La cosa che mi piace dello stile di vita “attivo” che ho adottato ormai da un paio d’anni è che ogni giorno scopro qualcosa di nuovo su di me.
A volte sono sorprese piacevoli perché riguardano cose speciali che non pensavo di essere capace di fare. Altre volte si tratta di comprendere quanto siamo fragili e esposti alla sofferenza. In tutti i casi sono comunque esperienze che ci fanno crescere, quindi preziose di per sé.

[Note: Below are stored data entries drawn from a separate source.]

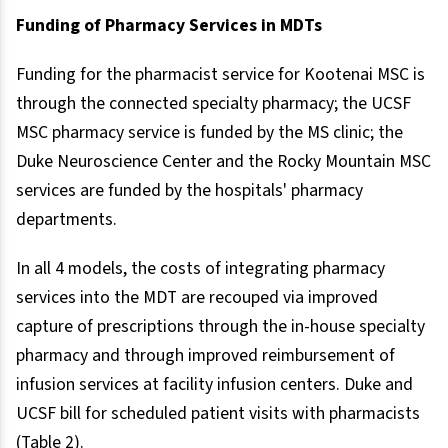
Funding of Pharmacy Services in MDTs
Funding for the pharmacist service for Kootenai MSC is
through the connected specialty pharmacy; the UCSF
MSC pharmacy service is funded by the MS clinic; the
Duke Neuroscience Center and the Rocky Mountain MSC
services are funded by the hospitals' pharmacy
departments.
In all 4 models, the costs of integrating pharmacy
services into the MDT are recouped via improved
capture of prescriptions through the in-house specialty
pharmacy and through improved reimbursement of
infusion services at facility infusion centers. Duke and
UCSF bill for scheduled patient visits with pharmacists
(Table 2).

Si muove veloce la campagna sotto le ruote larghe e tallonate della mountain bike. Il cervello sbatacchia contro la scatola cranica e per fortuna che l’ammortizzatore anteriore rende gli scuotimenti tutto sommato tollerabili. Un rivolo di sudore scende dalla fronte, dentro le orecchie il suono del cuore che pompa forte. Strappetto, quadricipiti che producono acido, respiro che si mozza. Neanche il tempo di arrivare in cima, ecco subito la discesa tecnica e guidata, poi giù in fondo occhio al fango che diventa una trappola, su un pignone piccolo per tirarsi fuori da queste sabbie mobili. Se ti distrai sei fregato, l’impatto con il terreno è garantito.
È proprio come vivere, penso, pedalare in fuori strada.